**Passage:**
Resolution 11 was applicable only to the Global Equity Income
Share class, with voting rights being one vote per share:
Resolution |
Votes For
(including votes at
the discretion of
the Chairman) |
% |
Votes Against |
% |
Votes Withheld |
Ordinary resolution:
11. |
5,789,695 |
99.89 |
6,516 |
0.11 |
0 |
Total Voting Rights applicable for this resolution were
58,476,179.
The full text of the resolutions passed is as follows:
Ordinary Resolutions applicable to all share classes:
The following Ordinary Resolutions were passed at the Annual
General Meeting held on 5 October
2021:
1. To receive the Annual Financial Report for
the year ended 31 May 2021.
2. To approve the Directors’ Remuneration
Policy.
3. To approve the Annual Statement and Report
on Remuneration.
4. To re-elect Craig
Cleland as a Director of the Company.
5. To re-elect Victoria Muir as a Director of the Company.
6. To re-elect Davina
Curling as a Director of the Company.
7. To re-elect Mark Dampier as a Director of the Company.
8. To re-elect Tim Woodhead as a Director of the Company.
9. To re-appoint Grant Thornton UK LLP as
Auditor to the Company and authorise the Audit Committee to
determine the Auditor’s remuneration.
Ordinary Resolution applicable only to the UK Equity Share
Class:
10. To approve the UK Equity Share Class Portfolio
dividend payment policy as set out on page 41 of the 2021 annual
financial report.
Ordinary Resolution applicable only to the Global Equity Income
Share Class:
11. To approve the Global Equity Income Share Class
Portfolio dividend payment policy as set out on page 42 of the 2021
annual financial report.
Special Resolutions:
The following Special Resolutions were passed at the Annual
General Meeting held on
5 October 2021:
12. THAT:
the Directors be and they
are hereby generally and unconditionally authorised, for the
purpose of section 551 of the Companies Act 2006 as amended from
time to time prior to the date of passing this resolution (‘2006
Act’) to exercise all the powers of the Company to allot relevant
securities (as defined in sections 551(3) and (6) of the 2006 Act)

**Recorded information:**
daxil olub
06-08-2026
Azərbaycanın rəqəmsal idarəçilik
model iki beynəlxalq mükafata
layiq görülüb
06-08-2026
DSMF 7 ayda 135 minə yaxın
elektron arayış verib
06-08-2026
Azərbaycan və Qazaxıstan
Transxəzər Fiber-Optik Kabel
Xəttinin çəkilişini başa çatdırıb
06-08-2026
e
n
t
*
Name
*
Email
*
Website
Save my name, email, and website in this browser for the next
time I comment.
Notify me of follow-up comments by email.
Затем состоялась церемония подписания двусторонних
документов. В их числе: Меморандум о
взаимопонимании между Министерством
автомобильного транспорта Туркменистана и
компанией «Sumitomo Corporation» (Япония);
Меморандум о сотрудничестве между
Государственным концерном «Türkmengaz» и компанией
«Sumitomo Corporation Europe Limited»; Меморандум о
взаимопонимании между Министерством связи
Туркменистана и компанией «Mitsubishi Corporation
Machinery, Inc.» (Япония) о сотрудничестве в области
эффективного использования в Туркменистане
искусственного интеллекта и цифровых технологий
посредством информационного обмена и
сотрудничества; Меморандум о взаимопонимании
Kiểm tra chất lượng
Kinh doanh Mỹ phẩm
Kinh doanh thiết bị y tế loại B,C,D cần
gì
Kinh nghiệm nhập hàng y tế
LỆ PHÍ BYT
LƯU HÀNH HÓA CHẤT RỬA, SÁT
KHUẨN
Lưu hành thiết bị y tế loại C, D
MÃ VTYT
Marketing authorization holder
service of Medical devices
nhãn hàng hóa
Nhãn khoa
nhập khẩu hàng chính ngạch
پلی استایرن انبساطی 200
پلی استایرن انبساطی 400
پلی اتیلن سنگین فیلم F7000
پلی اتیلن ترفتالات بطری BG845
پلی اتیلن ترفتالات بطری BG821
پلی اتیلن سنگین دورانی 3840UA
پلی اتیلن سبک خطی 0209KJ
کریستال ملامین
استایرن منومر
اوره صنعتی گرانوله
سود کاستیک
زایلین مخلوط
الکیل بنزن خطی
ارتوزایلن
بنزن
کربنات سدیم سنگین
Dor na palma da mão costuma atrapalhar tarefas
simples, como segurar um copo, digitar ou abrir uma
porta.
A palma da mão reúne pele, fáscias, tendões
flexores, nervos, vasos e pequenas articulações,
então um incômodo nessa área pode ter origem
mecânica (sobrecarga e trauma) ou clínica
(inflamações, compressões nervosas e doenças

**Activity 1:**
Answer these questions from the passage:
(a) Which share class was Resolution 11 applicable to?
(b) On what date was the Annual General Meeting held?
(c) Which firm was to be re-appointed as Auditor to the Company?
**Activity 2:**
Condense the part of the passage that begins "The following Ordinary Resolutions were passed at the Annual General Meeting" and runs through resolution 9 into a short list, keeping its main facts.
**Activity 3:**
Quote the passage from "5. To re-elect" to "Dampier as a Director of the Company.".
The records aren't needed for anything that comes next.

**Result 1:**
(a) The Global Equity Income Share class.
(b) 5 October 2021.
(c) Grant Thornton UK LLP.

**Result 2:**
Ordinary Resolutions for all share classes, passed at the Annual General Meeting on 5 October 2021:
- Receive the Annual Financial Report for the year ended 31 May 2021.
- Approve the Directors' Remuneration Policy.
- Approve the Annual Statement and Report on Remuneration.
- Re-elect Craig Cleland, Victoria Muir, Davina Curling, Mark Dampier and Tim Woodhead as Directors.
- Re-appoint Grant Thornton UK LLP as Auditor and authorize the Audit Committee to set its remuneration.

**Result 3:**
5. To re-elect Victoria Muir as a Director of the Company.
6. To re-elect Davina
Curling as a Director of the Company.
7. To re-elect Mark Dampier as a Director of the Company.